- **TEXT FOR ANALYSIS**:
********

Agents

Agent types

four basic kinds of agent programs will be discussed:

  1. simple reflex agents
  2. model-based reflex agents
  3. goal-based agents
  4. utility-based agents all of these can be turned into learning agents

Table-lookup agent (bad)

drawbacks:

  • huge table memory constraints
  • takes a long time to build the table
  • no autotomy
  • no agent could ever learn all the right table entries from it’s experience

Simple reflex agent

Simple reflex agent: rectangles indicate the current internal state of the agent’s decision process, and ovals represent the background information used in the process.

  • select action based on the current precept
  • large reduction in possible percept/action situations
  • implemented through condition-action rules
    • e.g. if dirty then suck (vacuum)

Pseudocode:

function SIMPLE-REFLEX-AGENT(percept) returns an action 
 
	static: rules, a set of condition-action rules
	state <- INTERPRET-INPUT(percept) 
	rule <- RULE-MATCH(state, rule) 
	action <- RULE-ACTION[rule]
	
	return action

Model-based reflex agent

  • used to tackle partially observable environments
    • maintain internal state that depends on the percept history
    • e.g. agent keeps track of the part of the world it can’t see now (has history)

********

- **RECORDS PROVIDED**:
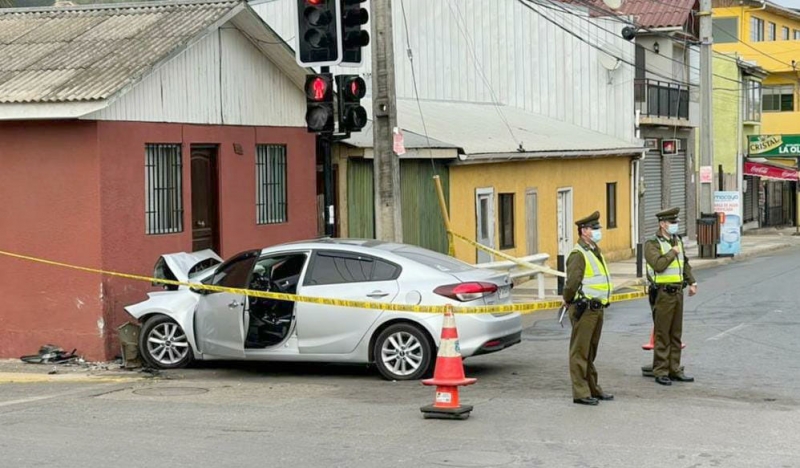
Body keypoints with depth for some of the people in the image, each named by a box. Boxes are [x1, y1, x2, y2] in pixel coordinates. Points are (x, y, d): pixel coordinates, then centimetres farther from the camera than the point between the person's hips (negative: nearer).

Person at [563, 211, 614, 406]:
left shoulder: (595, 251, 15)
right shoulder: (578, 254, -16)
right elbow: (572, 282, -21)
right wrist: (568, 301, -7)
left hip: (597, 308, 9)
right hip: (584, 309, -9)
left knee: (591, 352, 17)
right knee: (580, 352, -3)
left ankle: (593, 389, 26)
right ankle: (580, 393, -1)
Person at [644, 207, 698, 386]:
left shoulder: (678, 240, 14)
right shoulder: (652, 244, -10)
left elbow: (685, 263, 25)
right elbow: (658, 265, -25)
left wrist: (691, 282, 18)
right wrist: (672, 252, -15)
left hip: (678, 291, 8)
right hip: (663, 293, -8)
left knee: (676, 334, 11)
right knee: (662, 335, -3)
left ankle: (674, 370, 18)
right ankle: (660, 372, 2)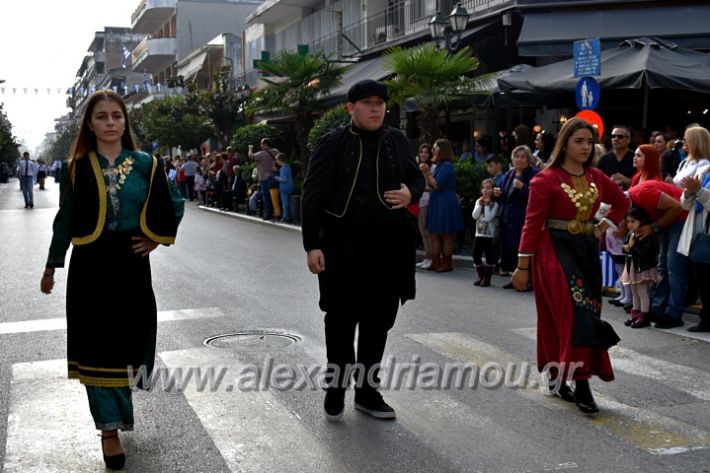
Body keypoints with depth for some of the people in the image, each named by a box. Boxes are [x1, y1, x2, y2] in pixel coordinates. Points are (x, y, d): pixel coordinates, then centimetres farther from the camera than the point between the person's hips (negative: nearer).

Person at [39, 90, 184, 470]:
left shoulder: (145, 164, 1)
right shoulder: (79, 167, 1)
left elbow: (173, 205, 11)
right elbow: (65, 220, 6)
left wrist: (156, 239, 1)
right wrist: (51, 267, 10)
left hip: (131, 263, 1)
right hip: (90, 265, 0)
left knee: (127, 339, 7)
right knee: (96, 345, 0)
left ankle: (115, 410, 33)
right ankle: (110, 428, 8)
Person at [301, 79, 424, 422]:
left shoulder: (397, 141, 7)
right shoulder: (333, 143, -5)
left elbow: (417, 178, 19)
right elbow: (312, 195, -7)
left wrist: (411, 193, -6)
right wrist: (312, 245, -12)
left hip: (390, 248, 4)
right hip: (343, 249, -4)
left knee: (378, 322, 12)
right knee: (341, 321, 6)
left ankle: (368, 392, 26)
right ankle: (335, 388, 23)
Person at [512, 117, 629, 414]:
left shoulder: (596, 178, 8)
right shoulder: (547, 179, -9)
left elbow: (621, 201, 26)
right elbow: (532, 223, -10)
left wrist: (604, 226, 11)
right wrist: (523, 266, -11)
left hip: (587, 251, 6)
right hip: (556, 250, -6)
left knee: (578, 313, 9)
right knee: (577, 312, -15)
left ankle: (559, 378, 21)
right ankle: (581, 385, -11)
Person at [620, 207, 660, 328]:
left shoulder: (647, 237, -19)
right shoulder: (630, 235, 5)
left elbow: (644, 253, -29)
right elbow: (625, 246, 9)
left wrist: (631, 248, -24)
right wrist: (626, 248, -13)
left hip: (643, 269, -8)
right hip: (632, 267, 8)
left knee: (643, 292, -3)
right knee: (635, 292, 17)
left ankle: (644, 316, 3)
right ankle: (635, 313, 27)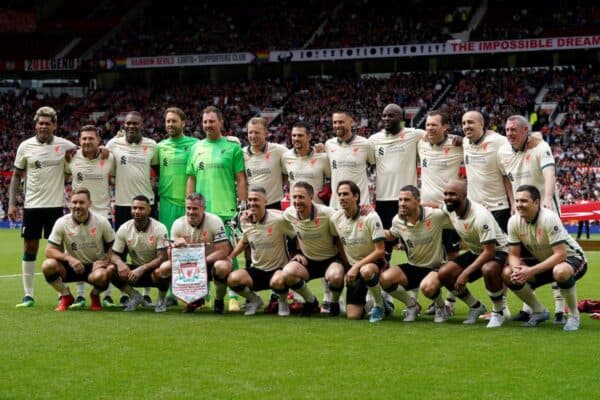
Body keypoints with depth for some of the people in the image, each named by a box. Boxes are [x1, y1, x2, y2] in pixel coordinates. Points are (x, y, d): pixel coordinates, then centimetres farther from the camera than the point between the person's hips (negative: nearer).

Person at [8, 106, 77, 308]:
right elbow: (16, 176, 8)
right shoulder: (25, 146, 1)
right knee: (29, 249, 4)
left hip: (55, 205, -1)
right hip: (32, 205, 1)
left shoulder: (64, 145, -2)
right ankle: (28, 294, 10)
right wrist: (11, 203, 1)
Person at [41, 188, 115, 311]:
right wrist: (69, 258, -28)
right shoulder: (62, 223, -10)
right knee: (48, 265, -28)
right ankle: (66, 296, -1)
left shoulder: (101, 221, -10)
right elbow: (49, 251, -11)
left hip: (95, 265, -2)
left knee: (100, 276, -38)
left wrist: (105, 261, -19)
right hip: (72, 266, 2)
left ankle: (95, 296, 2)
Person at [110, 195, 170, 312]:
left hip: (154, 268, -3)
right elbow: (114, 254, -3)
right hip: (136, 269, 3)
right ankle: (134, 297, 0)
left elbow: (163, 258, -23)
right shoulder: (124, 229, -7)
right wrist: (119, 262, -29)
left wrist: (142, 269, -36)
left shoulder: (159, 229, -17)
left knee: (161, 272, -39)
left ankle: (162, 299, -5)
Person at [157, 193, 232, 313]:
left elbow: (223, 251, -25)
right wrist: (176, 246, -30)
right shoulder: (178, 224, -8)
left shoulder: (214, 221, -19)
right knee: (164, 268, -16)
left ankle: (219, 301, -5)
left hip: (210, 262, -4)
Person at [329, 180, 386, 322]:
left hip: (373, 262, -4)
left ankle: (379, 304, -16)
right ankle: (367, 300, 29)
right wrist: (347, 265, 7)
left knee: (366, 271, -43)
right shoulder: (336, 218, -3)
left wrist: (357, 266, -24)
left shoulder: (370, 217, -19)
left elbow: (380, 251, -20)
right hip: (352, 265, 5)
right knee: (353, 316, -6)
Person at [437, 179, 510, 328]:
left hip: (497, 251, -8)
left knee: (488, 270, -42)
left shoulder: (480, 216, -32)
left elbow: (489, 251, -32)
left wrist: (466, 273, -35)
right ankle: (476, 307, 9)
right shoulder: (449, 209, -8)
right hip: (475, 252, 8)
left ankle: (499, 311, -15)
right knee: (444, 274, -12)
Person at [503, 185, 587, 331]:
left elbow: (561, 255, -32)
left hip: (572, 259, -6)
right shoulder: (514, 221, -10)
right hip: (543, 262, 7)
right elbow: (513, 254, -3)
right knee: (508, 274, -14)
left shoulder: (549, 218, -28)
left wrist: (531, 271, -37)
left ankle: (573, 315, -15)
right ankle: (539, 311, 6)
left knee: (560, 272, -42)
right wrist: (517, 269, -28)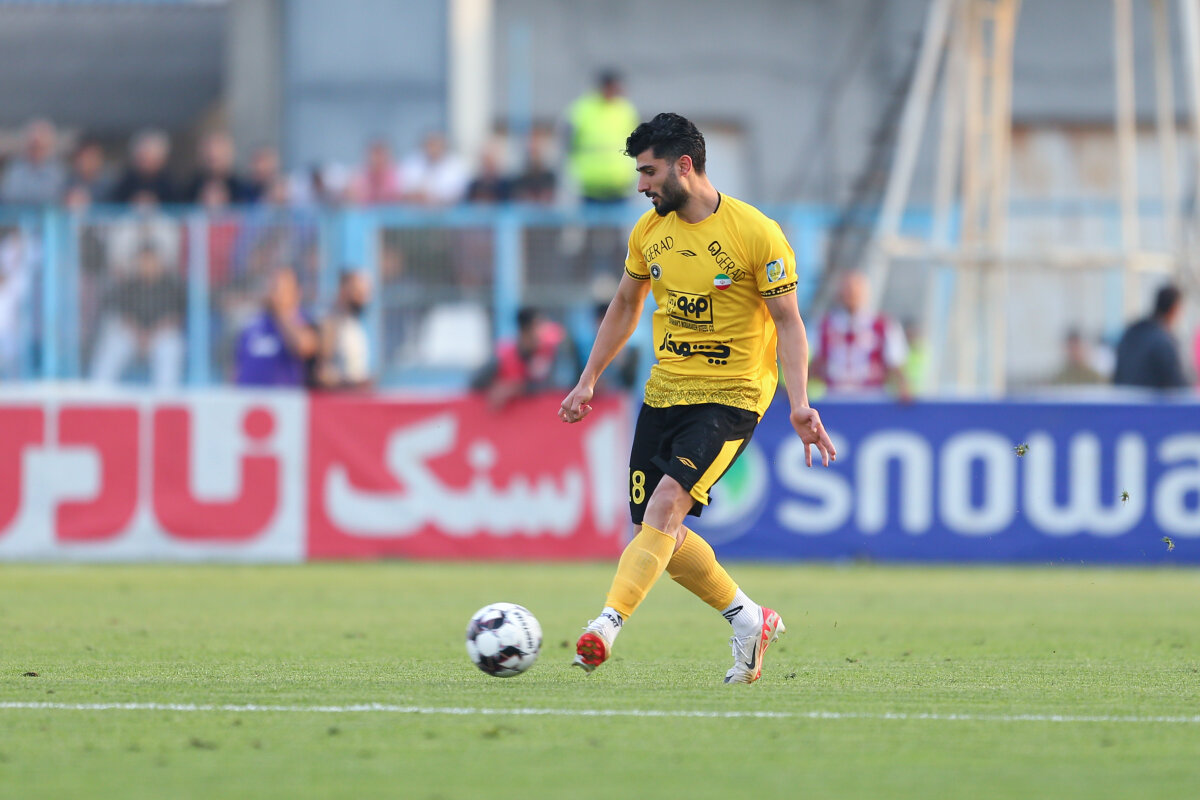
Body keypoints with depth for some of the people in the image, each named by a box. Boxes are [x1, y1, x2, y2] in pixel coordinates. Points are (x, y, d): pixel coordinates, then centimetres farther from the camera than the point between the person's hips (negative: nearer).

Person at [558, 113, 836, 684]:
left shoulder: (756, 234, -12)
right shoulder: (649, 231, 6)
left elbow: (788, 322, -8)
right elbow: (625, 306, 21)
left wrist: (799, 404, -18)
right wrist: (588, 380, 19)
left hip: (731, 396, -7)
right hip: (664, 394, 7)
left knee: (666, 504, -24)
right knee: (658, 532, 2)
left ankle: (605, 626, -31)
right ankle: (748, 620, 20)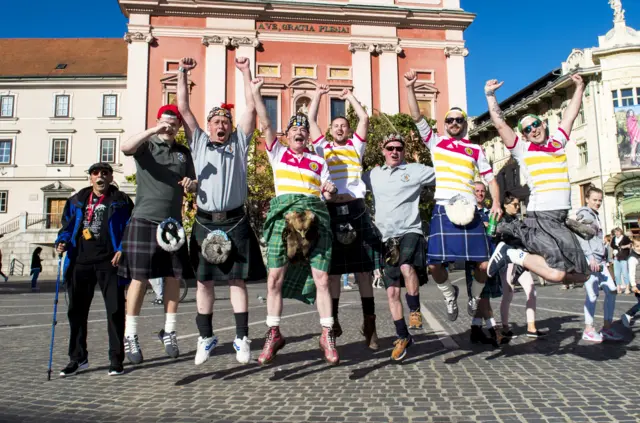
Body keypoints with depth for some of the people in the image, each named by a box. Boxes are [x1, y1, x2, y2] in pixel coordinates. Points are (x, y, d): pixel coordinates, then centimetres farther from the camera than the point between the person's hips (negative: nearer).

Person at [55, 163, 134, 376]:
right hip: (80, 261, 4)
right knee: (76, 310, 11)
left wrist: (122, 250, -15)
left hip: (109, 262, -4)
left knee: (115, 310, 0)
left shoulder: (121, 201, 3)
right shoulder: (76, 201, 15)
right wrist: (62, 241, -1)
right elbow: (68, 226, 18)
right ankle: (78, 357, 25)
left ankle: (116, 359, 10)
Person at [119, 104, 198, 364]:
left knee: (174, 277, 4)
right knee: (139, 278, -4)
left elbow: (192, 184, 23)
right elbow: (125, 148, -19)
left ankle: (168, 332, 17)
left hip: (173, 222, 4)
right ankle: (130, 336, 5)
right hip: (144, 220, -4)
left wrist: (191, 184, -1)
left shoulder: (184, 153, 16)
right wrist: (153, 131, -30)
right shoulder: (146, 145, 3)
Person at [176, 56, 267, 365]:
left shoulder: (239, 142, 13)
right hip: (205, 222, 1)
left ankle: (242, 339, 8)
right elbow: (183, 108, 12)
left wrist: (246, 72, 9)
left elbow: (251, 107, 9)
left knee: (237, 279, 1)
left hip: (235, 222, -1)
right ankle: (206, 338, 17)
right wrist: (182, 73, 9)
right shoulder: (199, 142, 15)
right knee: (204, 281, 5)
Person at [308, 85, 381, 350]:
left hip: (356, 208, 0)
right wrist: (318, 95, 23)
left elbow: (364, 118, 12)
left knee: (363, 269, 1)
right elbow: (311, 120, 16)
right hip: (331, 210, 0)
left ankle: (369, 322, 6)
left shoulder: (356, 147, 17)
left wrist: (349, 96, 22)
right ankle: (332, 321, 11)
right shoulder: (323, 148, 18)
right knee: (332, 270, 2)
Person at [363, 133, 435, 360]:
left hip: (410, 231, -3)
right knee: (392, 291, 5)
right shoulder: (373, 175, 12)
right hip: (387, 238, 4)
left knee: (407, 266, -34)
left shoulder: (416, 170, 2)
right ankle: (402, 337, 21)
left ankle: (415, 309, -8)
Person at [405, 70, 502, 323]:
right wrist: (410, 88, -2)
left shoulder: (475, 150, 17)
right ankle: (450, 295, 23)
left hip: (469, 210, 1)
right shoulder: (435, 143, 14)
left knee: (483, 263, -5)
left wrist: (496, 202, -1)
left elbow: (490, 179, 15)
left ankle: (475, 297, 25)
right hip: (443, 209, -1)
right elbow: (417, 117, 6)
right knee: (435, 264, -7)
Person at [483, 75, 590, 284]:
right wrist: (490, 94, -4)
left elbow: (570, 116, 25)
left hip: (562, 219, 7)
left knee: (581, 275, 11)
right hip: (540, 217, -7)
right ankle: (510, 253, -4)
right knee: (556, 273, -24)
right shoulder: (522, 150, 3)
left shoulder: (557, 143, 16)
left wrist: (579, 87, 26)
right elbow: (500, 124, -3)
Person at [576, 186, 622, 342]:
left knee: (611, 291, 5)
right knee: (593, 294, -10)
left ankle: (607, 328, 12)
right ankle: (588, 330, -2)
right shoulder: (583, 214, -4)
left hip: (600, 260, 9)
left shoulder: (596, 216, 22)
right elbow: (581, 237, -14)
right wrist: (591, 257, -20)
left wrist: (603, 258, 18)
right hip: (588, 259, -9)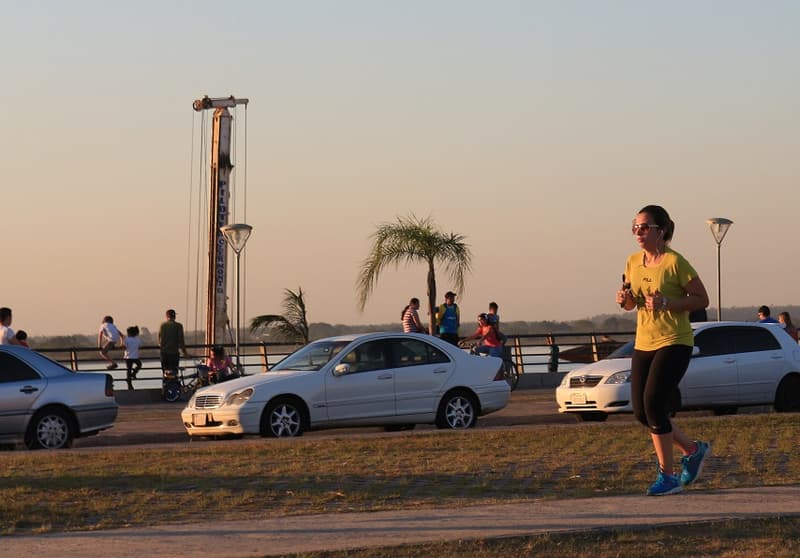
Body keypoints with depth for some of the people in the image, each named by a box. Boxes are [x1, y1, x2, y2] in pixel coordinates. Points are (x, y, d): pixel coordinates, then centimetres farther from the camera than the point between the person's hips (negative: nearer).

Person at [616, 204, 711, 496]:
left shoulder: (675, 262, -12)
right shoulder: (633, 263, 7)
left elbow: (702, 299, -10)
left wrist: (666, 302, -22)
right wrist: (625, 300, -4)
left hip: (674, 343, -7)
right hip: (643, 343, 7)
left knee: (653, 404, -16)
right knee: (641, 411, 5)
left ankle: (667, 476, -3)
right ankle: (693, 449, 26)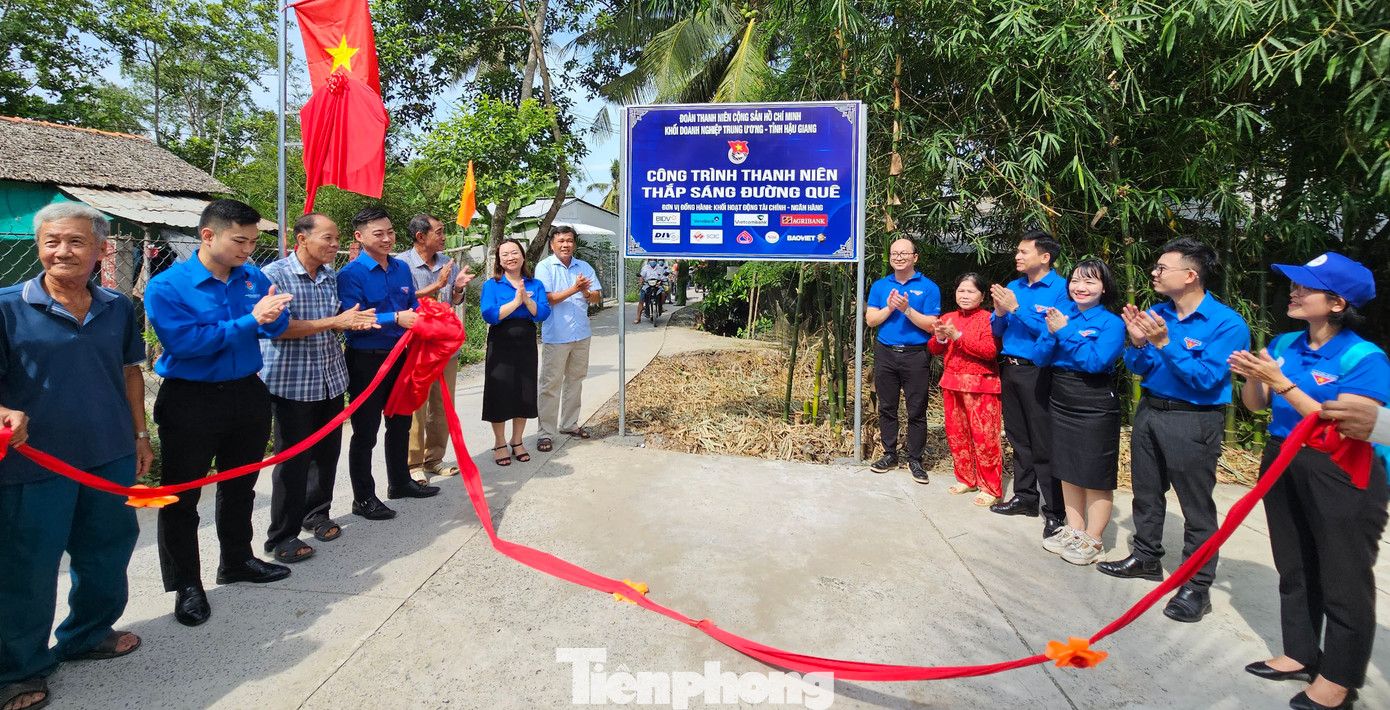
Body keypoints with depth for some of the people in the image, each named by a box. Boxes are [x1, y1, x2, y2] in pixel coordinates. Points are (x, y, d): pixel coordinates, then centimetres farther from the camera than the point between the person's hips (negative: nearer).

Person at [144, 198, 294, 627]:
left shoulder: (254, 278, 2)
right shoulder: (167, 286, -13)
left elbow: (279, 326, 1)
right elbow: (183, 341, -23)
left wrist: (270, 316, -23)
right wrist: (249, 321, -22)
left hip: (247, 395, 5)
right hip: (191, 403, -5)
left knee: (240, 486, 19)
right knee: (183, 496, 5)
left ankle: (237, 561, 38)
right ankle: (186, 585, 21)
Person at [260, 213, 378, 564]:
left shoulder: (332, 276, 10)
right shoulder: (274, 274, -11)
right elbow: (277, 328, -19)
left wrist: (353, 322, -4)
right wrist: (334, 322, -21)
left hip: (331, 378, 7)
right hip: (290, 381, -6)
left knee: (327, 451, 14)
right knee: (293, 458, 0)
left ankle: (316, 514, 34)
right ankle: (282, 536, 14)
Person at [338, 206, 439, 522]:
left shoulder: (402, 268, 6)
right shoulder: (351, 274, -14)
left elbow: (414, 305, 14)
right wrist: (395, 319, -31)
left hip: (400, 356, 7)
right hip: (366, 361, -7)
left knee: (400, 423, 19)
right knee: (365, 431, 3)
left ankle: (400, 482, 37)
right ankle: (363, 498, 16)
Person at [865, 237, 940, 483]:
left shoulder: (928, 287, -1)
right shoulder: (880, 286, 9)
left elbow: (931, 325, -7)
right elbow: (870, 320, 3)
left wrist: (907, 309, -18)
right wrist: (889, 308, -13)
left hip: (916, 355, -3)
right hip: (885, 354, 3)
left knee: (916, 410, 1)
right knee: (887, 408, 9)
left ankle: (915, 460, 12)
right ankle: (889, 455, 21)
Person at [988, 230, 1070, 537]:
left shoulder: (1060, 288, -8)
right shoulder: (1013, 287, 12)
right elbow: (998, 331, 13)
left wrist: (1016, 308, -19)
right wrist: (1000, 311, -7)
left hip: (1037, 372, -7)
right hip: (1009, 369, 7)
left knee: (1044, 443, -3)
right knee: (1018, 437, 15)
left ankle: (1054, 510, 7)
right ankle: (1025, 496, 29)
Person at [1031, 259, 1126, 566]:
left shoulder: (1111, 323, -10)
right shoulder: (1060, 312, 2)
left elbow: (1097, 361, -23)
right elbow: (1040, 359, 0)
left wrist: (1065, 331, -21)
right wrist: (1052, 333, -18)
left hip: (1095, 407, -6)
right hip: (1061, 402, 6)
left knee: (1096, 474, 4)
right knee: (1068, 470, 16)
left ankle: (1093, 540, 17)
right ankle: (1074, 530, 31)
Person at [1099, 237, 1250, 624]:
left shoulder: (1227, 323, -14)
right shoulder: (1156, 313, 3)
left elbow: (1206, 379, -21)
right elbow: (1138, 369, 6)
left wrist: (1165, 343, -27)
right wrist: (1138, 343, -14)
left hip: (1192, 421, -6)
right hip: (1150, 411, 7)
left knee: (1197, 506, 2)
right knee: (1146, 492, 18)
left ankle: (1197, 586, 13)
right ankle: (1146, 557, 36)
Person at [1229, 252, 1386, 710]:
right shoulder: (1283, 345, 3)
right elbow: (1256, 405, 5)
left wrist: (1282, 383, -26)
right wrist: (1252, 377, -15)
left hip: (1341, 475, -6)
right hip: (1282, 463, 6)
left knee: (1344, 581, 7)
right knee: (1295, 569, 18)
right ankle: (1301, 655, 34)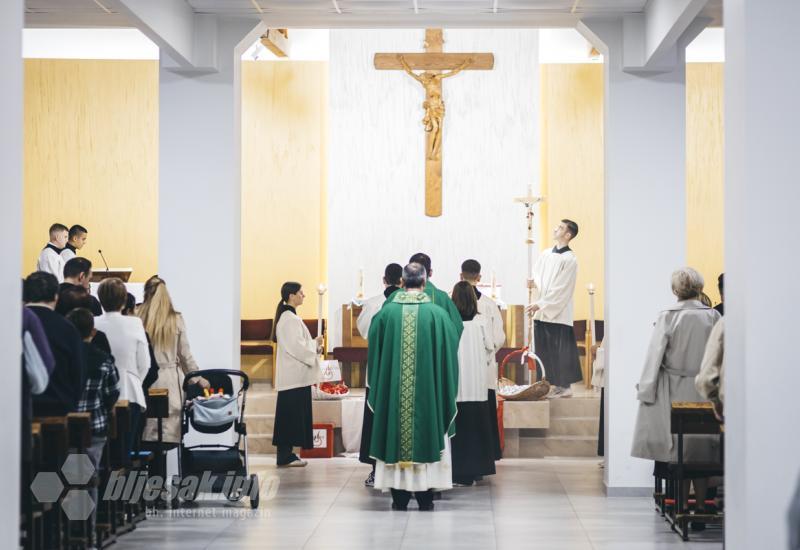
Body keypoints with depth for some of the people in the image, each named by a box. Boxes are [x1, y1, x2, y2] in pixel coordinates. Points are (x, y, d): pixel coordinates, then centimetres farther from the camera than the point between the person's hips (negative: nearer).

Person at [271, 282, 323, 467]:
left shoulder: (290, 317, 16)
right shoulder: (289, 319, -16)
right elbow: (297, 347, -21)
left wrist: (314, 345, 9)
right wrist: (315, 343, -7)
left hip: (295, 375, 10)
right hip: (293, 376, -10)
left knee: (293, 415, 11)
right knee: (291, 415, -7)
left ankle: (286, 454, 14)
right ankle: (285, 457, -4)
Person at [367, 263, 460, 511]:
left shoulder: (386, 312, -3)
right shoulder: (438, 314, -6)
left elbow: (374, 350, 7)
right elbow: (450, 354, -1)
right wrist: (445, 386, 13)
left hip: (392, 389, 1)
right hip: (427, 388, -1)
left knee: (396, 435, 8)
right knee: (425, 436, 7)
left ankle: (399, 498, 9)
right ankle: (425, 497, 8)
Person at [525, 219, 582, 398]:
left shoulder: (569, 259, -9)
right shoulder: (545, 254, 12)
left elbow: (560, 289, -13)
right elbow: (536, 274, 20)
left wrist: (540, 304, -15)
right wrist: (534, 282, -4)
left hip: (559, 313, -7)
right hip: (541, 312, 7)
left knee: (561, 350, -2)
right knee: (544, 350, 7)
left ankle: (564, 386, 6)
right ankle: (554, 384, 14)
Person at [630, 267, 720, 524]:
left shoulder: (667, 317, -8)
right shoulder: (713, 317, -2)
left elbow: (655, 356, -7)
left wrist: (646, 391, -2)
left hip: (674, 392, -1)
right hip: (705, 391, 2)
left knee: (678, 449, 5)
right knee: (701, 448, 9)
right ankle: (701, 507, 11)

********

- **COMPLETE THE FOLLOWING**:
a. Please answer these questions from the notes on agent types, each on its own line:
(i) How many basic kinds of agent programs do the notes say will be discussed?
(ii) In the simple reflex agent diagram, what do the ovals represent?
(iii) What kind of environment is the model-based reflex agent used to tackle?
b. Continue the notes on agent types from the point where they end.

- **TASK-BY-TASK RESULTS**:
a.
(i) Four.
(ii) The background information used in the agent's decision process.
(iii) Partially observable environments.

b.
  • keep history of how the world changes, how do agent actions affect the world create model of the world

Goal-based agent

A model-based, goal-based agent. It keeps track of the world state as well as a set of goals it is trying to achieve, and chooses an action that will (eventually) lead to the achievement of its goals

  • the agent needs a goal to know which situations are desirable
    • things become difficult when long sequences of actions are required to find the goal
  • typically investigated/used in search and planning research
  • major difference: the future is taken into account
  • is more flexible since knowledge is represented explicitly and can be manipulated

Utility-based agent

A model-based, utility-based agent. It uses a model of the world, along with a utility function that measures its preferences among states of the world.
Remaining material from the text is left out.